Кроме того, мне из названия этой комиссии было непонятно, что именно угрожает интересам России. Вся правда о пакте Молотова-Риббентропа (договор 1939 года между Германией и СССР о ненападении – прим. ред.) в интересах России или против интересов России? Я лично полностью убежден, что у России настолько великая, драматичная и динамичная история, что правда о ней навредить ни истории, ни самой России не может. Наоборот, чем больше вранья, тем больше вреда. И, на мой взгляд, фальсификация – это то, что перевирает историю. Но многие люди со мной не согласятся.
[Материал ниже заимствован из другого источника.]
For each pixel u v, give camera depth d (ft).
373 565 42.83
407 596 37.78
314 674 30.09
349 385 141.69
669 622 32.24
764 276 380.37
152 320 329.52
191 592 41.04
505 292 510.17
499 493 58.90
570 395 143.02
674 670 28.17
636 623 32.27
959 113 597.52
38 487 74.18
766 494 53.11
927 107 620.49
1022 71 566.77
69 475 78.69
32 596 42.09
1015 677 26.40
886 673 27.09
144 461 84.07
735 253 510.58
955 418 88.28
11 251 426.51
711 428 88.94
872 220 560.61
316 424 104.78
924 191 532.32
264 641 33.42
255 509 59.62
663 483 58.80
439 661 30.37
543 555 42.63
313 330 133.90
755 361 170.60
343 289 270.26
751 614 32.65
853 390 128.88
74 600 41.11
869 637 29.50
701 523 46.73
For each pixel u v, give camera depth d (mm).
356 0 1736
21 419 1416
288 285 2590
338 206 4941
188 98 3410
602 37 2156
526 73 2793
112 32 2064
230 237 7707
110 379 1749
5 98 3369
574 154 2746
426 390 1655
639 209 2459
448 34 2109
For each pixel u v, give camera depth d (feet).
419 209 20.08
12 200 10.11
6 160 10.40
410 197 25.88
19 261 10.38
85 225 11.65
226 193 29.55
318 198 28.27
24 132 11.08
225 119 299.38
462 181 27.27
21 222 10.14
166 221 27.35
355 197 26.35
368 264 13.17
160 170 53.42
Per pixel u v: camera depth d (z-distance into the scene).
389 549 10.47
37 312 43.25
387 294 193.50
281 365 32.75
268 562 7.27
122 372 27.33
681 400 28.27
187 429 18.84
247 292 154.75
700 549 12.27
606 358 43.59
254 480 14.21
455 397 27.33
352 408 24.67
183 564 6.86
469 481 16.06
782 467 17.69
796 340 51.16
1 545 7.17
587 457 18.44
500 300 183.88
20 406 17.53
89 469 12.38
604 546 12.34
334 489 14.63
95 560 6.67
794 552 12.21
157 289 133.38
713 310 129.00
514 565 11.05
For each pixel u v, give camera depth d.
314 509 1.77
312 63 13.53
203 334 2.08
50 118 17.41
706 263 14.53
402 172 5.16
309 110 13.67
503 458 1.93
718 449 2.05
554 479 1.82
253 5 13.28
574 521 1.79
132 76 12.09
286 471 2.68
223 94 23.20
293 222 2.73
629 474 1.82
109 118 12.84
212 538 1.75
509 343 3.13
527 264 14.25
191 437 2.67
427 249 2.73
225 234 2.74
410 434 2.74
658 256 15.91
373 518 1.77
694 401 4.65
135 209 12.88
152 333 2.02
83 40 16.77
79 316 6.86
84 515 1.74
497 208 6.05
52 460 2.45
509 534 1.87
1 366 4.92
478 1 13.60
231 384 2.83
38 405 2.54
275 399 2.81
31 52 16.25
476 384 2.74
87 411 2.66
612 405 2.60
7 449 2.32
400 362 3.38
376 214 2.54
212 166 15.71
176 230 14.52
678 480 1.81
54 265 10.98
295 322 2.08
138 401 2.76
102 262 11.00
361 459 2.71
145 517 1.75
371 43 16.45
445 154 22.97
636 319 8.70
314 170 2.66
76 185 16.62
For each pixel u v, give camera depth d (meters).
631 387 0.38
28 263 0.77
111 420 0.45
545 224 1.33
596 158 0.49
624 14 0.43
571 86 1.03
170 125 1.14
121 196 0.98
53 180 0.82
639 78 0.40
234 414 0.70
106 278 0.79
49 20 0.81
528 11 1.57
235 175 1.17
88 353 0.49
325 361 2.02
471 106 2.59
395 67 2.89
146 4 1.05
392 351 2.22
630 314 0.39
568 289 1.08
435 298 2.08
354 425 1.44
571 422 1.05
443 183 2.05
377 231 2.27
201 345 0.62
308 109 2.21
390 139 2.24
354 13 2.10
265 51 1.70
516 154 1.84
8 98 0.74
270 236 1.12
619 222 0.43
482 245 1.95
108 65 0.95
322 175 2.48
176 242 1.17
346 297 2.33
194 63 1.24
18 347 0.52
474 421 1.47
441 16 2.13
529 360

– В таком случае, заявляя о попытках фальсифицировать историю России и о необходимости противодействия этому, государство пытается себе вернуть монополию на историю и ее трактовки, как это было в СССР?

– Сейчас ведь идет дискуссия даже дальше: не нужна ли нам официальная идеология? Может, стоит поменять Конституцию, где государственная идеология запрещена, и ввести туда статью о государственной идеологии. На мой взгляд, это бред, конечно. Тогда нужно не только эту статью менять в Конституции, надо всю Конституцию выбрасывать в мусорное ведро и писать новую. 

Если у нас есть государственная идеология, то она по определению должна быть единственной. Соответственно, должна быть одна партия, которая ее проповедует и олицетворяет. Далее, у нас не может быть в таком случае сменяемости власти. И мы, таким образом, возвращаемся в Советский Союз, здравствуй 6-я статья Конституции СССР! Долой все выборы, да здравствует однопартийная система и политбюро ЦК КПСС. 

Естественно, это принимается только, если история воспринимается как подпорка идеологии. Если наша история хороша только тогда, когда она хороша и спокойна. Но спокойненько может быть только на кладбище! В жизни спокойненько не бывает, и в истории тоже. История всегда вся бурлит. И если делать из нее тихонький прудик или болотце, то это будет уже не история. Это будет некая придуманная штучка, сказка про «Красную Шапочку». Людей, которые хотят иметь вместо истории сказку про «Красную Шапочку» или «Трех поросят», конечно, много.

– Заявленная идея по созданию закона о российской нации – событие из того же разряда?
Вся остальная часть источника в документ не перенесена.